If it is difficult to merge within Europe, the rules make it virtually impossible with any flag carrier outside the EU. Some of the better placed legacy airlines, such as British Airways, talk the merits of open skies, but they don't really believe in it because they know that the squatters' rights they enjoy as flag carriers are a hugely valuable asset. They would also be history in a truly global airline industry. They'd all be wiped out by the low-cost airlines of the Middle East and Asia.

The airline industry is filled with strange ironies. One of the oddest is that such a protected sector should be so alive with entrepreneurial activity. But the biggest of the lot is that having done so much to bring about globalisation by making international travel easy and affordable, this is an industry which even today is barely affected by the phenomenon itself. No doubt it will come. But please make it slow, is what Willie Walsh, chief executive of BA, and most other legacy airlines, would say.

Reits: another first for British Land

For British property companies, this coming January 1 means more than just the start of the new year.

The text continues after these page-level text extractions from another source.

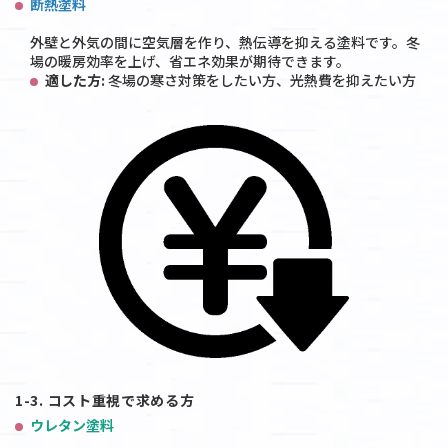
断熱塗料
外壁と外気の間に空気層を作り、熱伝導を抑える塗料です。冬
場の暖房効率を上げ、省エネ効果が期待できます。
適した方:
冬場の寒さ対策をしたい方、光熱費を抑えたい方
1-3. コスト重視で求める方
ウレタン塗料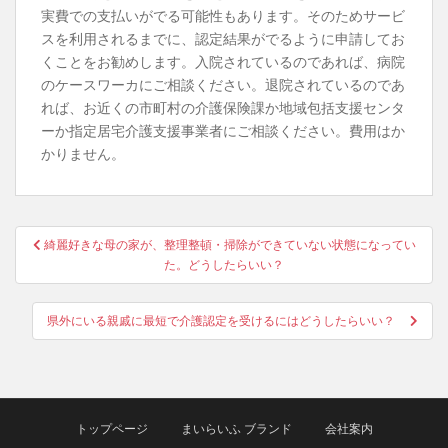
実費での支払いがでる可能性もあります。そのためサービ
スを利用されるまでに、認定結果がでるように申請してお
くことをお勧めします。入院されているのであれば、病院
のケースワーカにご相談ください。退院されているのであ
れば、お近くの市町村の介護保険課か地域包括支援センタ
ーか指定居宅介護支援事業者にご相談ください。費用はか
かりません。
投
綺麗好きな母の家が、整理整頓・掃除ができていない状態になってい
稿
た。どうしたらいい？
ナ
ビ
県外にいる親戚に最短で介護認定を受けるにはどうしたらいい？
ゲ
ー
シ
ョ
トップページ
まいらいふ ブランド
会社案内
ン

It is also the first day on which they can convert to "real estate investment trusts", or Reits. First through the hoop is British Land, which plans to convert on day one.

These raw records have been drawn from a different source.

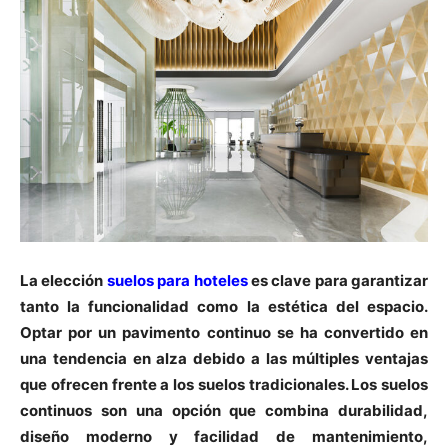
La elección
suelos para hoteles
es clave para garantizar
tanto la funcionalidad como la estética del espacio.
Optar por un pavimento continuo se ha convertido en
una tendencia en alza debido a las múltiples ventajas
que ofrecen frente a los suelos tradicionales. Los suelos
continuos son una opción que combina durabilidad,
diseño moderno y facilidad de mantenimiento,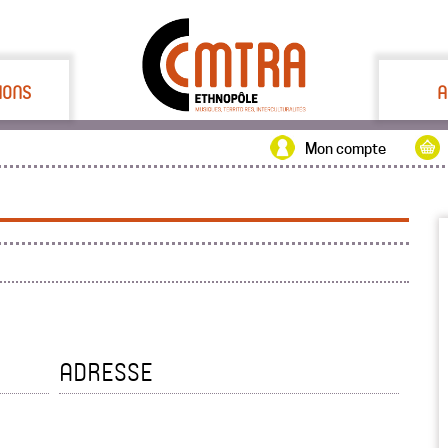
IONS
A
Mon compte
ADRESSE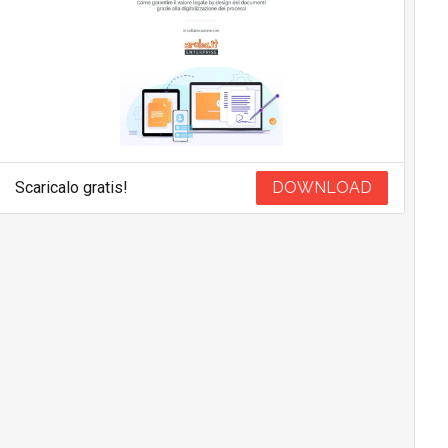
Scaricalo gratis!
DOWNLOAD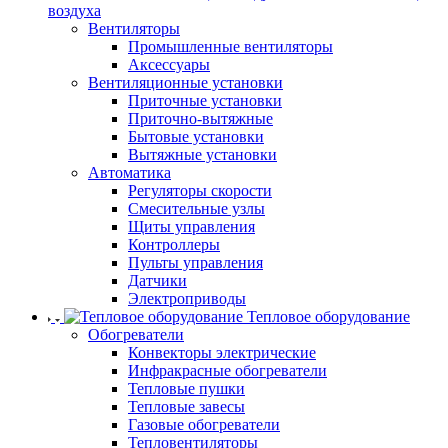
воздуха
Вентиляторы
Промышленные вентиляторы
Аксессуары
Вентиляционные установки
Приточные установки
Приточно-вытяжные
Бытовые установки
Вытяжные установки
Автоматика
Регуляторы скорости
Смесительные узлы
Щиты управления
Контроллеры
Пульты управления
Датчики
Электроприводы
Тепловое оборудование
Обогреватели
Конвекторы электрические
Инфракрасные обогреватели
Тепловые пушки
Тепловые завесы
Газовые обогреватели
Тепловентиляторы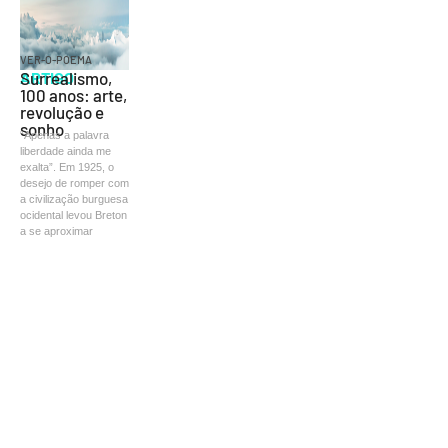
VER-O-POEMA
ARTIGO
Surrealismo,
100 anos: arte,
revolução e
sonho
“Apenas a palavra
liberdade ainda me
exalta”. Em 1925, o
desejo de romper com
a civilização burguesa
ocidental levou Breton
a se aproximar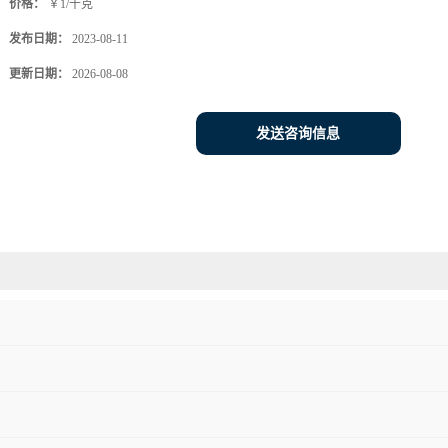
价格：
￥1/千克
发布日期：
2023-08-11
更新日期：
2026-08-08
发送咨询信息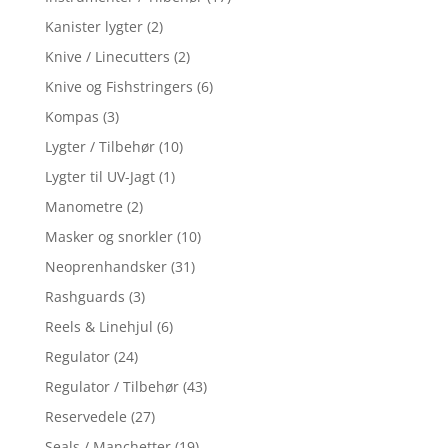
Kanister lygter
(2)
Knive / Linecutters
(2)
Knive og Fishstringers
(6)
Kompas
(3)
Lygter / Tilbehør
(10)
Lygter til UV-Jagt
(1)
Manometre
(2)
Masker og snorkler
(10)
Neoprenhandsker
(31)
Rashguards
(3)
Reels & Linehjul
(6)
Regulator
(24)
Regulator / Tilbehør
(43)
Reservedele
(27)
Seals / Manchetter
(19)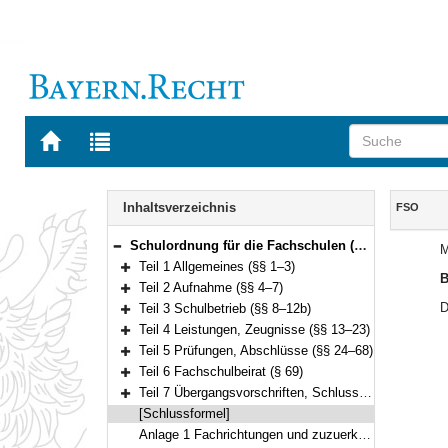
Zur
Zur
Startseite
Trefferliste
von
der
Navigation
BAYERN.RECHT
letzten
Inhalt
Inhaltsverzeichnis
FSO
Suche
Schulordnung für die Fachschulen (Fachschulordnung – FSO) Vom 15. Mai 2017 (GVBl. S. 186) BayRS 2236-6-1-1-K (§§ 1–71)
M
Bereich reduzieren
Teil 1 Allgemeines (§§ 1–3)
B
Bereich erweitern
Teil 2 Aufnahme (§§ 4–7)
Bereich erweitern
D
Teil 3 Schulbetrieb (§§ 8–12b)
Bereich erweitern
Teil 4 Leistungen, Zeugnisse (§§ 13–23)
Bereich erweitern
Teil 5 Prüfungen, Abschlüsse (§§ 24–68)
Bereich erweitern
Teil 6 Fachschulbeirat (§ 69)
Bereich erweitern
Teil 7 Übergangsvorschriften, Schlussvorschriften (§§ 70–71)
Bereich erweitern
[Schlussformel]
Anlage 1 Fachrichtungen und zuzuerkennende Berufsbezeichnungen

It's been a long time coming. In the US and Europe, the Reits structure of property ownership has been commonplace for years. Yet it is only over the past couple of years that the UK Treasury has come to appreciate the sense of it.

Income from rental and capital gain gets taxed twice in a plc - once through corporation tax on profits and a second time on the dividends the company pays its shareholders. The effect has been to drive big property investors into direct ownership, or offshore into tax havens. Only 15 per cent of commercial property in the UK is owned through conventional property companies, against much bigger amounts elsewhere. By converting to a Reit, British Land and others bypass this double taxation, so that income can flow straight through to dividends.

The beneficial effects have probably already been discounted in the share price. British Land shares have risen 50 per cent over the past year alone. It's been a long overdue revaluation. By coincidence, the date coincides with the final departure of Sir John Ritblat, one of the titans of the commercial property scene, from the company he became the chairman of 35years ago. A big day in more ways than one.